Update: I have graduated from MIT in June 2021 and have joined Waymo as a software engineer.
Hi, I’m Maleen. I am interested in novel software/hardware techniques to accelerate computationally challenging applications. I build C++ simulators to validate architectural ideas, write RTL to estimate complexity, and build FPGA solutions to accelerate real-world applications.
At MIT, I work with Daniel Sanchez on the Swarm project, where we investigate how to use speculative execution to accelerate certain hard-to-parallelize applications such as shortest path computations and discrete event simulations. My most recent project, Chronos, shows that these ideas can be used to build FPGA accelerators that runs 5x faster than 40-threaded CPUs.
Before starting grad school, I did my undergrad at University or Moratuwa in Sri Lanka. For my thesis, I was part of a 4-person team that designed and built an FPGA accelerator for HEVC/H.265 video decoding. This work led to the founding of Paraqum Technologies, which provides FPGA-based acceleration solutions to clients in the Asia-Pacific region.
In addition, I did consulting work for Wave computing, helping write new benchmarks to validate their CGRA architecture, and I have also interned at Microsoft Research’s Brainwave project, a deep-learning accelerator for FPGAs.
I am looking to graduate in summer 2021, and is looking for full-time industry roles.

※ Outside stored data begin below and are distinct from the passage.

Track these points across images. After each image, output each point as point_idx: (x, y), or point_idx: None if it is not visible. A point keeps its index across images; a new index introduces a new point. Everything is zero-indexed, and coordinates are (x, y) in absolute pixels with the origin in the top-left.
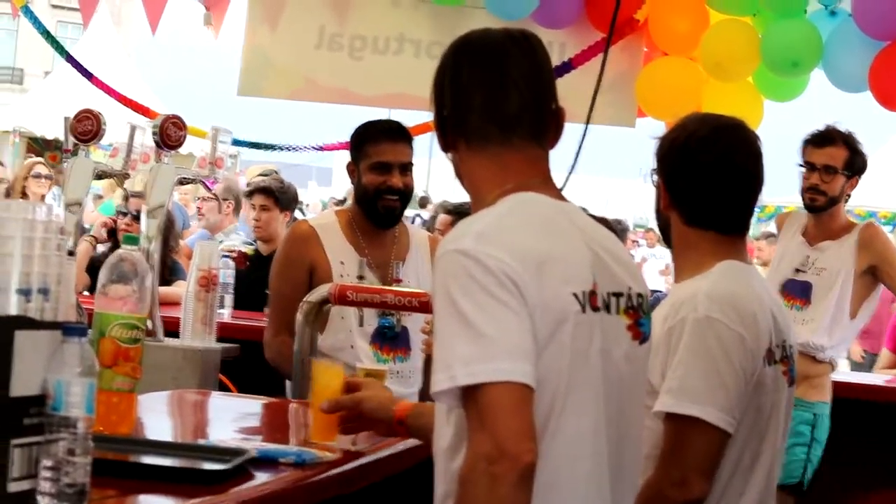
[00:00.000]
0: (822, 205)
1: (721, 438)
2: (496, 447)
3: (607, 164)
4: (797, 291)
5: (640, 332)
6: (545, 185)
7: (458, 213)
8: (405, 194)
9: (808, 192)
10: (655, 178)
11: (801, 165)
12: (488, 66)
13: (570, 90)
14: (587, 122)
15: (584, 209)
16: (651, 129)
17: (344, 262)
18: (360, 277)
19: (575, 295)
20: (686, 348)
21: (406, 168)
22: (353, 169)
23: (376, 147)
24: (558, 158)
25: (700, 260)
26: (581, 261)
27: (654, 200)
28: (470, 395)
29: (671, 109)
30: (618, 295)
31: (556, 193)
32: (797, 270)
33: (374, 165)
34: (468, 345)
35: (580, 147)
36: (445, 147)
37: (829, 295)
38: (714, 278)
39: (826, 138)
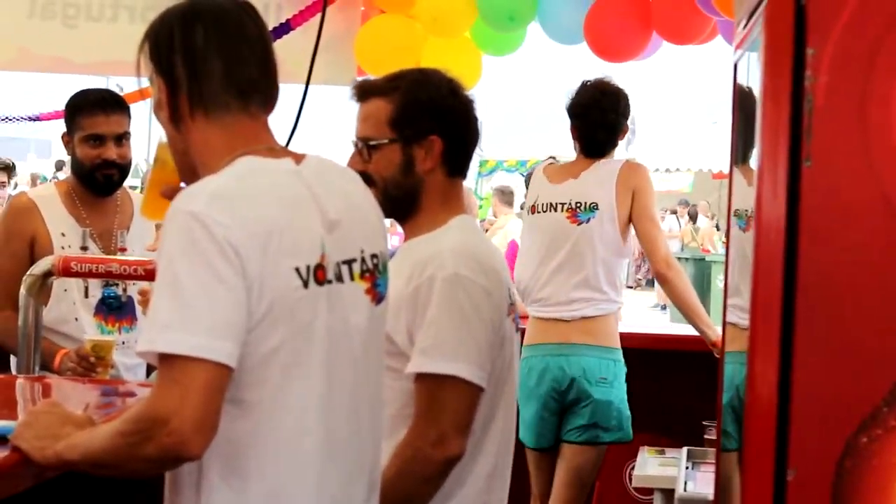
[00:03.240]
0: None
1: (475, 394)
2: (169, 413)
3: (329, 125)
4: None
5: (377, 293)
6: (277, 150)
7: None
8: (122, 166)
9: None
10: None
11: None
12: (225, 31)
13: (290, 51)
14: (307, 83)
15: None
16: None
17: (65, 233)
18: (84, 248)
19: (297, 270)
20: (437, 307)
21: (121, 139)
22: (67, 140)
23: (89, 119)
24: (282, 121)
25: (434, 215)
26: (310, 232)
27: (399, 165)
28: (165, 361)
29: (391, 67)
30: (350, 262)
31: (293, 156)
32: None
33: (87, 137)
34: (172, 312)
35: (301, 107)
36: (178, 118)
37: None
38: (455, 234)
39: None
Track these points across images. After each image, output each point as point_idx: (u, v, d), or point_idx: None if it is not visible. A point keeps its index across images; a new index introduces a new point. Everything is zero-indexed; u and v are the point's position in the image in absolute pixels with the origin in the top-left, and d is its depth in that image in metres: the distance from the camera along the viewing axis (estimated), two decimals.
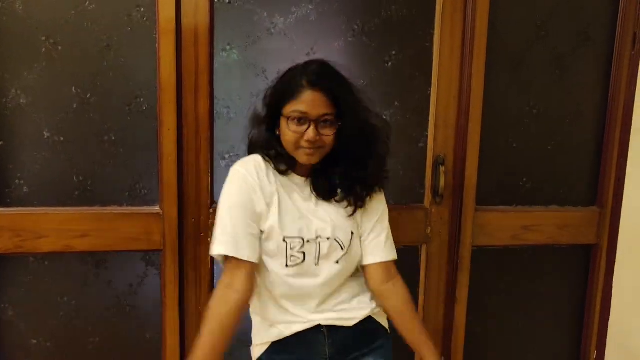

PhD in Computer Science, Expected June 2021
MIT
BSc in Electronic and Telecommunication Engineering, 2013
University of Moratuwa, Sri Lanka
Chronos is a framework to build accelerators for applications with speculative parallelism. These applications consist of atomic tasks, sometimes with order constraints, and need speculative execution to extract parallelism. We demonstrate Chronos’s feasibility and benefits by building FPGA accelerators for four such applications. When run on commodity AWS FPGA instances, these accelerators outperform state-of-the-art software versions running on a higher-priced multicore instance by 3.5× to 15.3×.
This work studies the interplay between multithreaded cores and speculative parallelism. These techniques are often used together, yet they have been developed independently, causing major performance pathologies. This paper presents SAM, a simple instruction issue policy that addresses these pathologies by focusing execution resources on work that is more likely to commit, avoiding aborts and using speculation resources more efficiently. On a system with 64, 8-threaded SMT cores, SAM reduces wasted work by 52%.
Fractal is a new execution model that supports unordered and timestamp-ordered nested parallelism. Fractal lets programmers seamlessly compose speculative parallel algorithms, and lets the architecture exploit parallelism at all levels. Our approach sidesteps the issues of nested parallel HTMs and uncovers abundant fine-grain parallelism. As a result, Fractal outperforms prior speculative architectures by up to 88× at 256 cores.
This work presents spatial hints, a technique that leverages program knowledge to reveal and exploit locality in speculative parallel programs. We show it is easy to modify programs to convey locality through hints. We design simple hardware techniques that allow a state-of-the-art, tiled speculative architecture to exploit hints. Hints make speculative parallelism practical on large-scale systems: at 256 cores, hints achieve nearlinear scalability on nine challenging applications, improving performance over hint-oblivious scheduling by 3.3× gmean and by up to 16×.
This work presents an FPGA-based harware implementation of a real-time 4K 30 fps HEVC decoder. Achieving such high perfromance on a low 150 MHz frequency required many architectural novelties, such as exploitation of the sparsity of transformed coefficient matrix, a single-cycle reference pixel processing in intra prediction, and flexible 8 × 8 block ordering in DBF/SAO.